Skip to main content
These practices keep SDX predictable as your estate grows. They are written for operators managing many sites, not for a single demo router.

Name For Operations

  • Use site names that match how your team talks during incidents.
  • Include location, customer, or service context where it helps.
  • Keep policy and workflow names action-oriented, such as Apply guest DNS filtering or Notify NOC on WAN packet loss.
  • Avoid names that only make sense to the creator.

Tag Early

Use tags to classify:
  • Region.
  • Customer or business unit.
  • Environment.
  • Site criticality.
  • ISP or access type.
  • Service ownership.
Tags make workflows, reports, searches, and incident response much easier later.

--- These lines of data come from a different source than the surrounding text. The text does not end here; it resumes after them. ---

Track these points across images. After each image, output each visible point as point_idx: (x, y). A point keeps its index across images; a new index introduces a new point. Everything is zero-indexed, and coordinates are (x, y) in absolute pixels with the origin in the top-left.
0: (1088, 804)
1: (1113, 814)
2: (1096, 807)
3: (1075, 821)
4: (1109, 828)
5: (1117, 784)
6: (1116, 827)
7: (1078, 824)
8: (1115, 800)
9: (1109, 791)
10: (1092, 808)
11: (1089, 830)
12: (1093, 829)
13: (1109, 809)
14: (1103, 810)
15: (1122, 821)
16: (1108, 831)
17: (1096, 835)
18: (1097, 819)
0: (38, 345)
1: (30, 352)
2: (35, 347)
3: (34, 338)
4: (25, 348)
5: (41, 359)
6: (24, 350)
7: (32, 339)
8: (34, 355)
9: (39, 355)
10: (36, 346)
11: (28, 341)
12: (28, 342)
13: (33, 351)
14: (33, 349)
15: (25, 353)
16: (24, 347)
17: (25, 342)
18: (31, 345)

Keep Management Access Narrow

  • Use control plane policies to restrict router management services.
  • Keep 154.66.115.255/32 available where SDX must manage the router.
  • Use transient access for short-lived operator access.
  • Avoid permanent broad WinBox or SSH exposure.
  • Recreate the management filter if site controls indicate the SDX rules have drifted.

Test Before Fleet Changes

For scripts, policies, and workflows:
  1. Test on a non-critical site.
  2. Roll out to a small cohort.
  3. Watch outcomes and faults.
  4. Expand only after you understand the result.
This is slower than a one-click fleet change and much faster than recovering a broken fleet.

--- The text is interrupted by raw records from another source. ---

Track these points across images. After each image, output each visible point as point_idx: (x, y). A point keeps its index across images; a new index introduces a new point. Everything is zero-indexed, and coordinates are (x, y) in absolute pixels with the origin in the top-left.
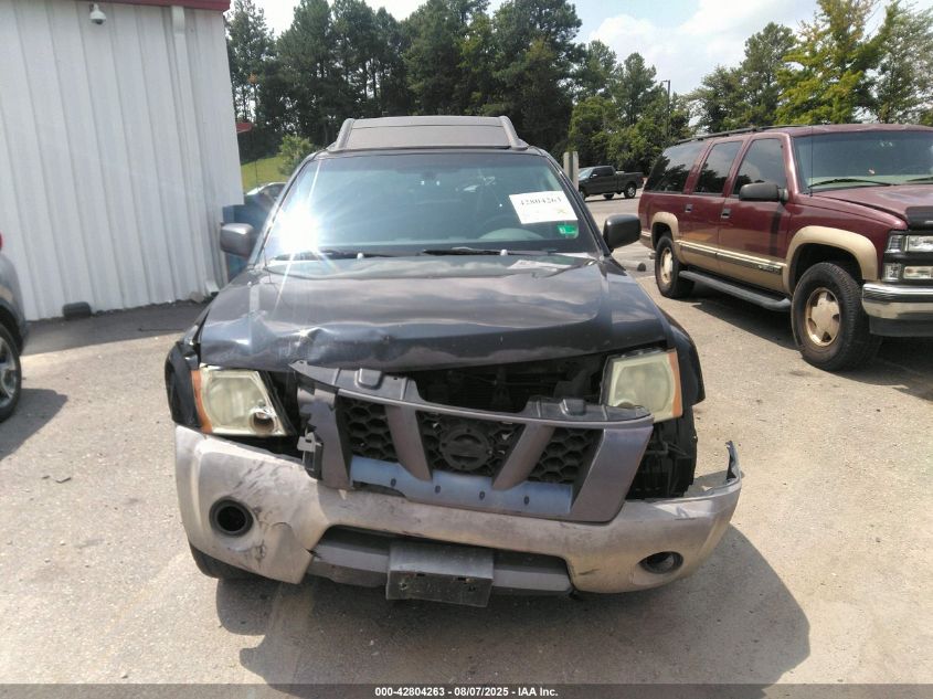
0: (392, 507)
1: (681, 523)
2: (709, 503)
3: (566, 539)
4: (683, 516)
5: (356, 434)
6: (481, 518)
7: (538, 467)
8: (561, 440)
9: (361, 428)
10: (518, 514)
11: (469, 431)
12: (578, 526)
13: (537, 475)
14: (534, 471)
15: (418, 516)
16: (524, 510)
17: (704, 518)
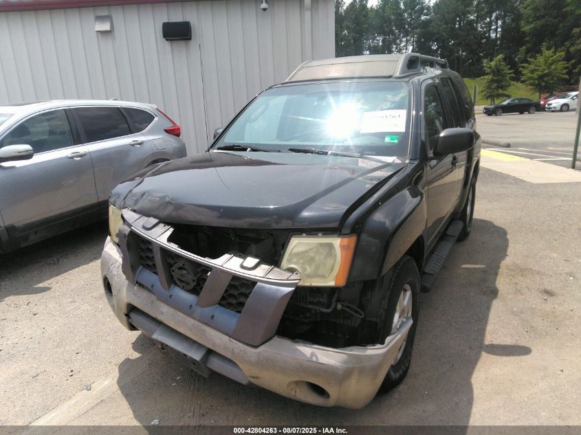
0: (152, 301)
1: (310, 364)
2: (344, 357)
3: (233, 350)
4: (314, 359)
5: (142, 254)
6: (190, 321)
7: (223, 298)
8: (237, 283)
9: (143, 250)
10: (206, 324)
11: (184, 265)
12: (238, 343)
13: (224, 303)
14: (221, 300)
15: (162, 309)
16: (210, 322)
17: (332, 366)
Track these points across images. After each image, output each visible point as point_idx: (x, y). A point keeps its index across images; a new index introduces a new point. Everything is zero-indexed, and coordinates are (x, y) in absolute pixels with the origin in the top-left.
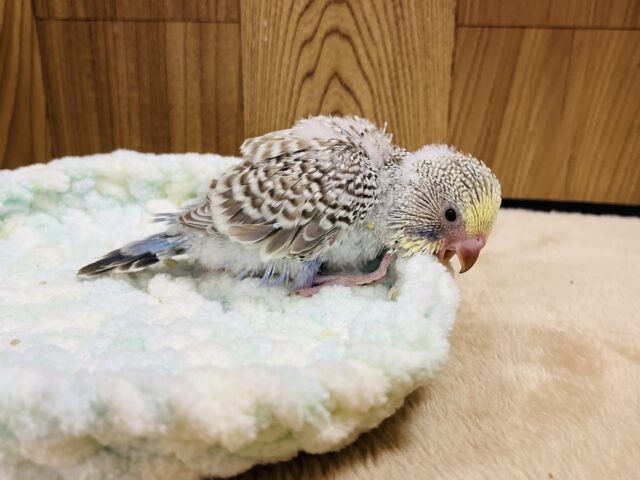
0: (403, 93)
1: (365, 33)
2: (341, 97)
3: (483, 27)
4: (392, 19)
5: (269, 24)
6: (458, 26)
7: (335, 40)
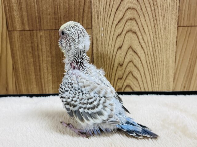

Build Workflows Like Production Logic

  • Give each workflow a clear owner.
  • Store secrets in the vault.
  • Keep loops bounded.
  • Make actions idempotent.
  • Inspect the first production run after every change.
  • Use workflow chaining for repeated logic instead of copy-pasting large graphs.

Keep Rollback Paths

  • Use configuration backups before major script or policy changes.
  • Document the intended state in the script or change description.
  • Keep old templates available until the replacement has run successfully.
  • Do not delete known-good workflow authorizations until dependent workflows have moved.

Monitor The Result

After changes, check:
  • Site status.
  • Fault log.
  • WAN health.
  • Workflow runs and node logs.
  • Scheduled script outcomes.
  • Captive portal sessions, if guest access was affected.
The change is not finished when you click save. It is finished when the managed sites report the expected state.